Prior to passage of the USA Freedom Act last June, recipients of NSL requests for user data were often prohibited from even publicly acknowledging they had received such orders. That led some technology companies to publish so-called "warrant canaries" in their transparency reports, stating that they had not received any NSLs or that they had received anywhere between 0 and 999 NSLs.
The changes introduced under the USA Freedom Act has allowed Yahoo to publicly acknowledge for the first time that it had received NSLs from the FBI, Chris Madsen, the company's head of global law enforcement, security and safety, wrote on Yahoo's Tumblr account yesterday. That's because the FBI told Yahoo that under the new regulations nondisclosure was no longer needed for three NSLs to the company.
'Nondisclosure No Longer Necessary'
Madsen said Yahoo received the NSLs in question in April 2013, August 2013 and June 2015. The company provided the FBI with "the name, address, and length of service for each of the accounts identified" in two of those letters, and provided no information for the third because the account didn't exist in Yahoo's system.
"Each NSL included a nondisclosure provision that prevented Yahoo from previously notifying its users or the public of their existence," Madsen said. Since then, however, Yahoo has learned that the FBI "determined that nondisclosure is no longer necessary."
Federal authorities expanded the government's NSL powers with the USA Patriot Act in the wake of the Sept. 11, 2001, terrorist attacks. Widely criticized by many civil rights organizations and technology companies, some of those powers were revised under the USA Freedom Act, with procedures spelled out for how recipients could challenge nondisclosure orders.

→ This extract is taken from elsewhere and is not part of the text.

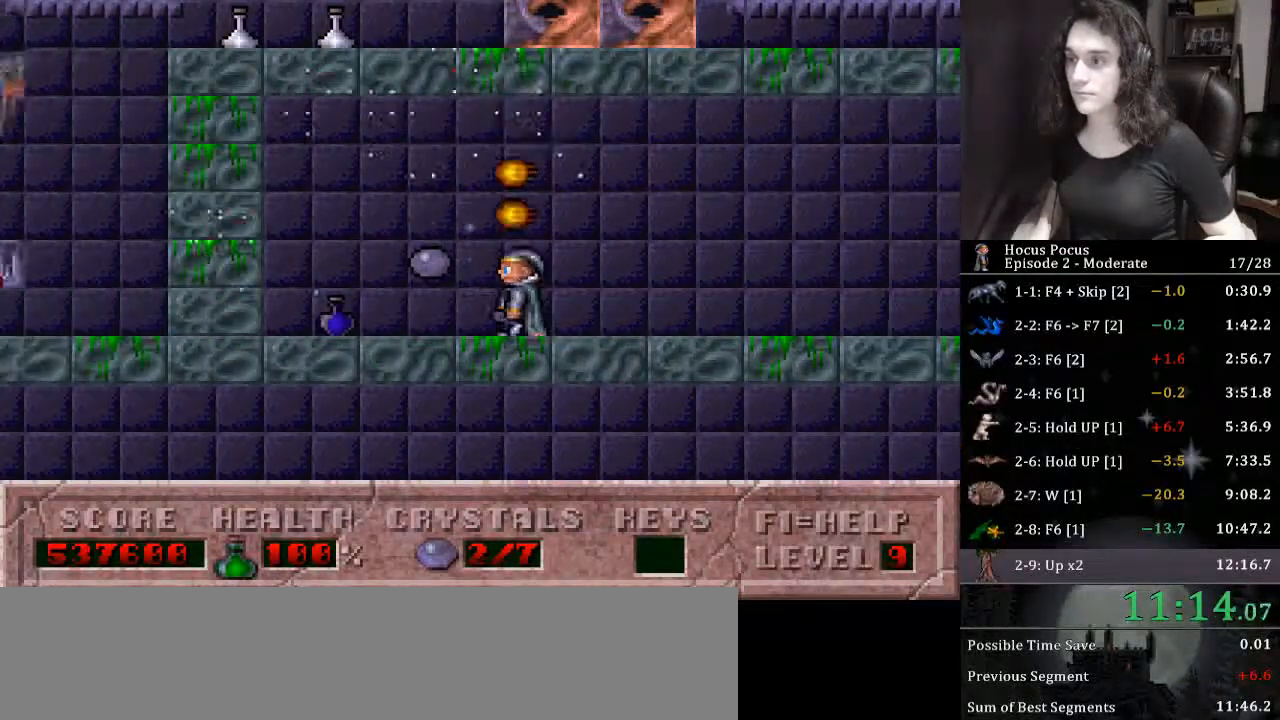
{"keys": ["left"], "events": []}
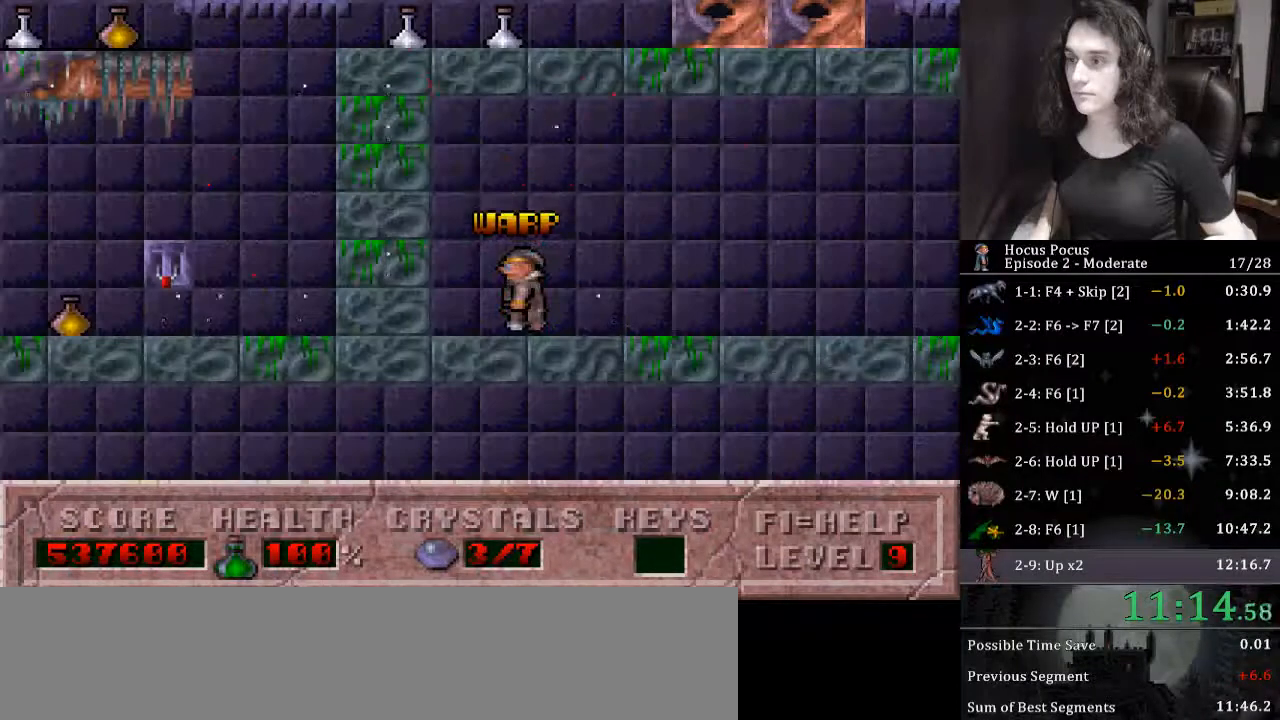
{"keys": ["left"], "events": []}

"The release of these documents and information regarding NSLs today is consistent with our commitment to sharing as much information as we legally can regarding government data requests," Madsen wrote in yesterday's blog post. "We believe there is value in making these documents available to the public to promote an informed discussion about the legal authorities available to law enforcement. They also demonstrate the importance of hard-fought reforms to surveillance law achieved with passage of the USA Freedom Act."

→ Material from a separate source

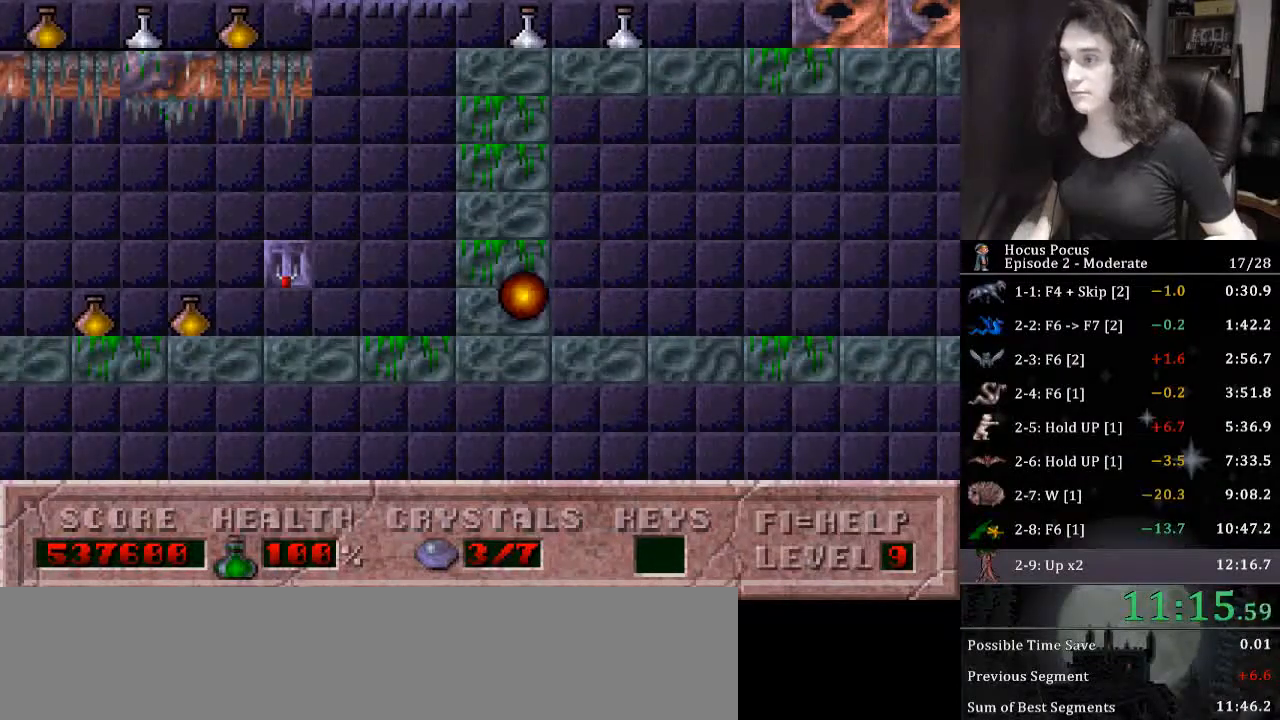
{"keys": ["left"], "events": []}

The information released by Yahoo was redacted to protect the identities of both Yahoo users affected by the NSLs as well as FBI agents involved in the investigations, Madsen said. He added that the affected users were notified by Yahoo as part of the company's user notice policy.
'Poison Pill for E-mail Privacy'
Ongoing use of NSLs continues to raise concerns in many circles, Gabe Rottman, deputy director of the Freedom, Security and Technology Project at the Center for Democracy and Technology, wrote in a commentary today. Last month, for example, Microsoft filed suit against the U.S. Justice Department to put an end to the gag orders -- some of them permanent -- often imposed on companies when faced with requests for user data. The American Civil Liberties Union has since joined Microsoft's case.

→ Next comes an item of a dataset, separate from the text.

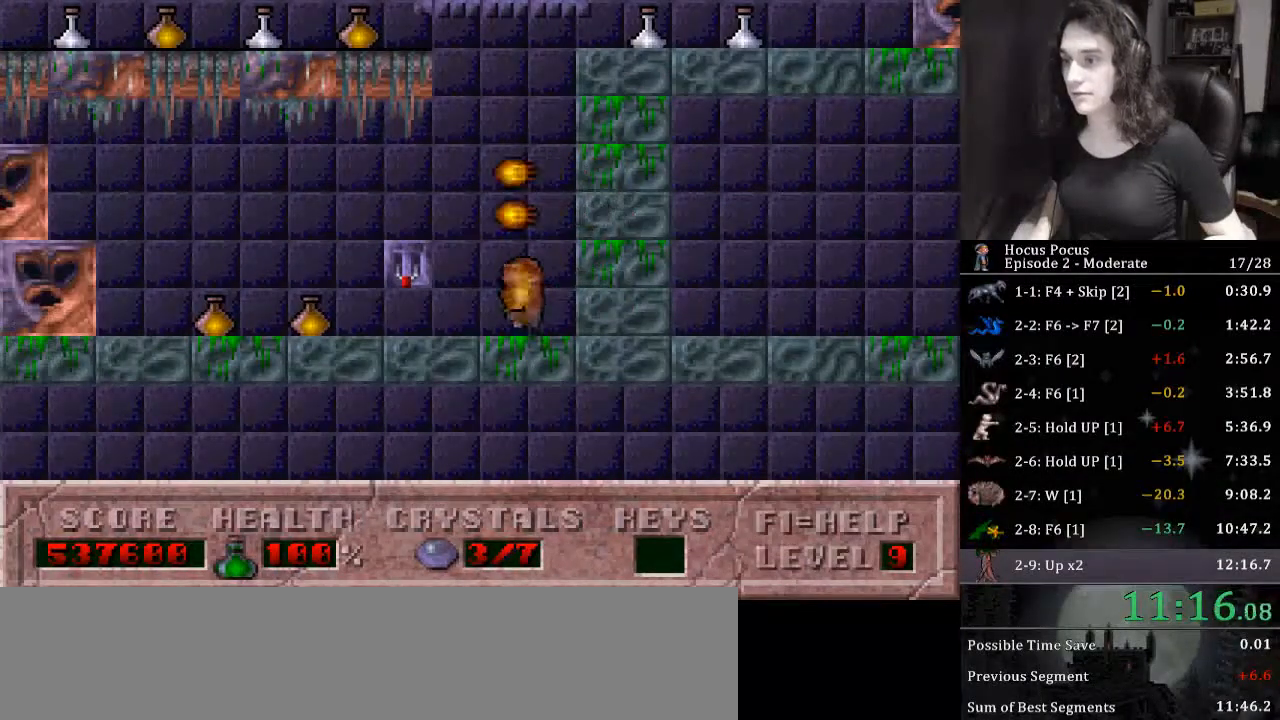
{"keys": ["left", "up"], "events": [[167, "up", "down"]]}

The ongoing FBI efforts to expand NSL authority represent a "poison pill for e-mail privacy," Gabe Rottman, deputy director of the Freedom, Security and Technology Project at the Center for Democracy and Technology, wrote in a commentary today. He criticized the FBI for seeking such expansion through language recently added to non-controversial e-mail privacy legislation or "must-pass" legislation on intelligence spending.
Rottman told us today that the disclosure by Yahoo yesterday indicates just how significant an expansion of NSL authority the FBI's proposal would be. "Under the FBI's proposal, the FBI could have demanded records on who e-mailed whom, when and from where; any Web browsing or search information held by Yahoo; location information from Yahoo mobile services; among many other things," he said. "All of that would be disclosed without a judge reviewing the request in advance."
Rottman added that other federal efforts to restrict encryption only underscore how much access authorities already have to electronic communications and other data. "The FBI's toolbox is full to the brim, and there's no need to force backdoors in communications systems that would be exploitable by spies, criminals and other bad actors," he said.